David R. Shumway, an English professor at Carnegie Mellon University and an outspoken critic of the academic-star system, is nevertheless an admirer of West's. "He is an extraordinary speaker," Shumway says. "There are very few people in the academy that I've heard who are as effective at the podium as Cornel West."

Yet Shumway, while being careful not to condemn West, finds it hard to understand how any scholar could fulfill as many speaking engagements as West does and still keep up with his classes. Says Shumway, "It's certainly true that I don't know anyone else who has that schedule."

Fish, who is teaching a course this semester on the public-intellectual phenomenon, cites West, his Harvard colleague Henry Louis Gates, and Columbia's Edward Said, as "good examples of people who do serious work and who have managed to find public platforms, and use that platform to advocate.

If someone like West is fulfilling the terms of his university contract, says Fish, it's nobody's business how often they travel or what they make on the side from their lectures.

"It's something that redounds to the credit of the university," Fish says. "I don't go on the road that much — maybe 10 or 12 times a year — but I do find that when I do that, it always helps recruiting efforts or fundraising efforts for my university, if only down the road."

But Princeton historian Sean Wilentz, who writes frequently for magazines and in non-academic forums, has questioned the corrupting influence of the lucrative media culture that cultivates celebrity intellectuals.

In a 1995 Dissent article, Wilentz observed that public intellectuals in past eras "did not have to contend with the mounting and corrupting temptations that beset today's aspiring intellectuals across the board — the jet-set lecture tours, the huge fees, the glare of glitzy publicity. In short, [they] did not have to confront today's cult of celebrity writerhood, a cult that has rewarded fakes, seduced honest but seducible writers, and garbled intelligent thought and debate."
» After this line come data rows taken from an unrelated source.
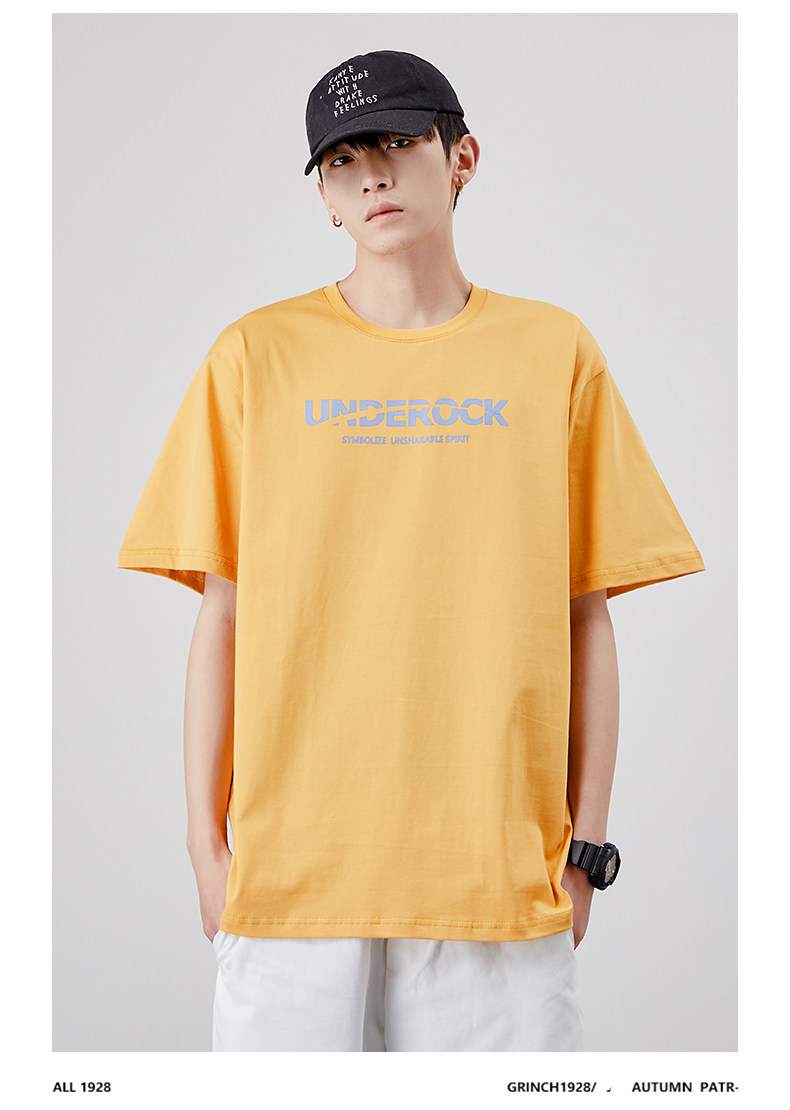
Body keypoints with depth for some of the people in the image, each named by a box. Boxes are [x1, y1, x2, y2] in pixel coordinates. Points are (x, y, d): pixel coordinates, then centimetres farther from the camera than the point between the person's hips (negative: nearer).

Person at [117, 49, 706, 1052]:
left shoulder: (555, 352, 6)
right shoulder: (256, 355, 5)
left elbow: (585, 619, 5)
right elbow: (223, 614, 4)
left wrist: (585, 845, 3)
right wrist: (208, 841, 1)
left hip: (499, 873, 1)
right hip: (293, 860, 0)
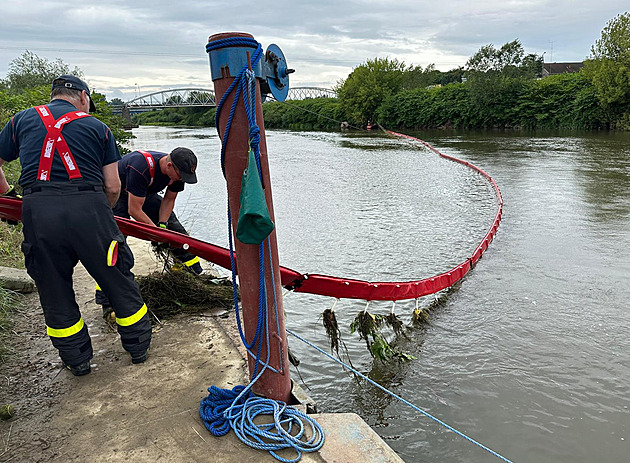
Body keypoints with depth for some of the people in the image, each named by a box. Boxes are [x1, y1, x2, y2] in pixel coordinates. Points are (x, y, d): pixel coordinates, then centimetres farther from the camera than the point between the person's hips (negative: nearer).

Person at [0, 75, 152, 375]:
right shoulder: (97, 126, 13)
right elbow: (113, 187, 7)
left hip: (38, 212, 2)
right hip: (88, 207, -1)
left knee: (54, 291, 17)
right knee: (117, 280, 14)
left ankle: (77, 360, 30)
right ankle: (138, 347, 28)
Black intellectuals like West are particularly susceptible to this, wrote Wilentz, because of "liberal racialism," which tends to celebrate prominent black thinkers simply for existing. Furthermore, the media (and sometimes other blacks) expect black scholars, critics and artists to be spokesmen for their race, and only seem to want to hear from them when they have something to say about race relations.

There are, then, powerful incentives to fall into an intellectual rut. Cornel West is a philosopher of pragmatism, but nobody's going to put him pay him $15,000 to come speak about the influence of Richard Rorty on the American philosophical tradition. And he's not going to be invited on Charlie Rose to talk about Ralph Waldo Emerson.

"Somebody like W.E.B. Du Bois or James Baldwin, for all the difficulties they faced, were at least spared the temptation of celebrity in the modern form, which is heavy on TV, heavy on personality, heavy on charisma," Wilentz tells NRO. "The best of someone, even as a public intellectual, is intensely private. It's not about being on the lecture tour."

The irony is that West's very public scrap with the Harvard president over his off-campus activities will likely make him even more in demand on the lecture circuit. As Posner notes, martyrdom has its rewards. Lani Guinier and Judge Robert Bork came out of their failed Senate confirmation battles much in demand as paid speakers. If he breaks his vow to travel less in the coming year, West, having loudly stood up to The Man, and in explicitly racial terms, stands to make more money than ever.